Ask anyone dogged but unfortunate enough to have pursued a film career in the Northwest and they'll tell a sad tale of how, after Twin Peaks and Northern Exposure, work has basically disappeared from the region. A few Hollywood crews briefly decamp here to shoot exteriors (as with the Angelina Jolie-Edward Burns picture Life or Something Like It, which recently filmed scenes on First Avenue). Car commercials pay well, but only for a few days at a time. Otherwise, Vancouver, B.C.'s government subsidies, nonunion workforce, and cheap Canadian dollars have made that town Hollywood North.

The wonder of it is that a few resolutely independent directors, like Capitol Hill's Gregg Lachow, whose Silence! premiered at SIFF '00, continue to make movies in this town. Now Kristensen is joining the ranks, along with his cowriter/producer Brian McDonald (whose short satire White Face just played at SIFF) and Bainbridge Island's Garrett Bennett, whose Farewell to Harry had its May 27 premiere at SIFF on video—but which will show the first time on film June 15. (Meanwhile, the irrepressible Karl Krogstad is working on his latest, Great Uncle Jimmy, shooting around Ballard and environs.)

WHY HERE? "I don't owe anything to L.A.," says the 36-year-old Seattle native McDonald of the place where both he and Kristensen separately kicked around showbiz for several years. "L.A. seems to respect people who do something without them. They don't support you when you're there." It's a catch-22, he explains, where you're not considered a filmmaker until you've made a movie. He continues, "We just got fed up. We really decided, 'Why are we waiting for someone else to give us the opportunity? Why don't we make the opportunity?' We'd make a movie no matter where we were."

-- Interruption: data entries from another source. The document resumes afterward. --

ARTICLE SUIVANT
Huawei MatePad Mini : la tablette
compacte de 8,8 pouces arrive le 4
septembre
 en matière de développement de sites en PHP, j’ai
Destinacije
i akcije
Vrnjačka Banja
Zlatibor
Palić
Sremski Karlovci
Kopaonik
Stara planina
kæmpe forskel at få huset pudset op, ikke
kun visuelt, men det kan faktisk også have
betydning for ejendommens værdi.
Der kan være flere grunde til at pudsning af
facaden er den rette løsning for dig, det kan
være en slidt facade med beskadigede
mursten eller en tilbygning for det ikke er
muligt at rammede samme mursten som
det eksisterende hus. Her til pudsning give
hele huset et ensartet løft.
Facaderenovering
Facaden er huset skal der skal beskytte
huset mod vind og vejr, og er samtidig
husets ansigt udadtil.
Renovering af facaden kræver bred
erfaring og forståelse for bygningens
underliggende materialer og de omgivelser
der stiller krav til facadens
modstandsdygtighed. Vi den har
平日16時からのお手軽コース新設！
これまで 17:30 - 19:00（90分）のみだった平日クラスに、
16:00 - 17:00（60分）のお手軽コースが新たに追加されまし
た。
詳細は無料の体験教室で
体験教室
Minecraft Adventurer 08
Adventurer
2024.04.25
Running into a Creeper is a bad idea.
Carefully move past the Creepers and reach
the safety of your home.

Kristensen, 36, recalls how he and McDonald simply decided to "stop waiting for someone to christen us filmmakers." He adds, "Anybody can do it. It's just a matter of getting off their asses and doing it. Not to sound negative about Seattle either, but I do think there's a lot of 'Hey, wouldn't it be cool if we did this?' and then nobody does it."

Also showing an entrepreneurial, self-financing spirit is Garrett Bennett, 35, a founder of the Annex Theater. Having similarly sojourned to Hollywood (where he attended the prestigious American Film Institute, the spawning ground of David Lynch), he now says, "I don't think we could've have done this in L.A." Like his Mrs. Baker counterparts, he raised his own money mainly from local investors, with a budget approaching $1 million (as opposed to Baker's projected sub-$500,000 cost).

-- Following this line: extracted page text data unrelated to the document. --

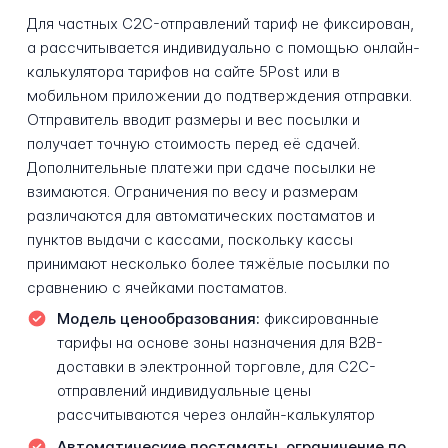
Для частных C2C-отправлений тариф не фиксирован,
а рассчитывается индивидуально с помощью онлайн-
калькулятора тарифов на сайте 5Post или в
мобильном приложении до подтверждения отправки.
Отправитель вводит размеры и вес посылки и
получает точную стоимость перед её сдачей.
Дополнительные платежи при сдаче посылки не
взимаются. Ограничения по весу и размерам
различаются для автоматических постаматов и
пунктов выдачи с кассами, поскольку кассы
принимают несколько более тяжёлые посылки по
сравнению с ячейками постаматов.
Модель ценообразования:
фиксированные
тарифы на основе зоны назначения для B2B-
доставки в электронной торговле, для C2C-
отправлений индивидуальные цены
рассчитываются через онлайн-калькулятор
Автоматические постаматы, ограничение по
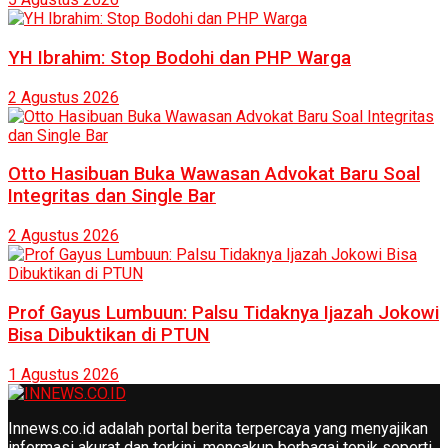
YH Ibrahim: Stop Bodohi dan PHP Warga
2 Agustus 2026
Otto Hasibuan Buka Wawasan Advokat Baru Soal
Integritas dan Single Bar
2 Agustus 2026
Prof Gayus Lumbuun: Palsu Tidaknya Ijazah Jokowi
Bisa Dibuktikan di PTUN
1 Agustus 2026
Innews.co.id adalah portal berita terpercaya yang menyajikan
informasi akurat dan terkini, mencakup berbagai topik seperti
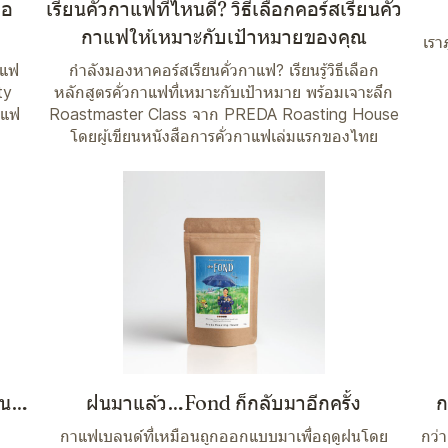
คอ
เรียนคั่วกาแฟที่ไหนดี? วิธีเลือกคอร์สเรียนคั่ว
กาแฟให้เหมาะกับเป้าหมายของคุณ
เรา
าแฟ
กำลังมองหาคอร์สเรียนคั่วกาแฟ? เรียนรู้วิธีเลือก
ty
หลักสูตรคั่วกาแฟที่เหมาะกับเป้าหมาย พร้อมเจาะลึก
าแฟ
Roastmaster Class จาก PREDA Roasting House
โดยผู้เขียนหนังสือการคั่วกาแฟเล่มแรกของไทย
ุน…
ฝนมาแล้ว…Fond ก็กลับมาอีกครั้ง
ก
กาแฟเบลนด์ที่เหมือนถูกออกแบบมาเพื่อฤดูฝนโดย
กว่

Unlike the non-place-specific Mrs. Baker, Bennett explains, Harry depended on "creating this magical little world [that] was a big part of the story." It's a film about place and memory, shot last fall in Pioneer Square and Port Townsend, and on Bainbridge Island. "This is gonna be a risk," he admits, a project he couldn't have financed in Hollywood without guns, sex, or stars.

No less aware of the risk—and of the example for other aspiring Seattle filmmakers—is Kristensen. "I think it'll all rise or fall on the success of the film itself when it's done," he concludes. "If it's a hit, then it'll be sort of like, 'Look, it can be done.' If nobody ever hears of it, no one will know the difference."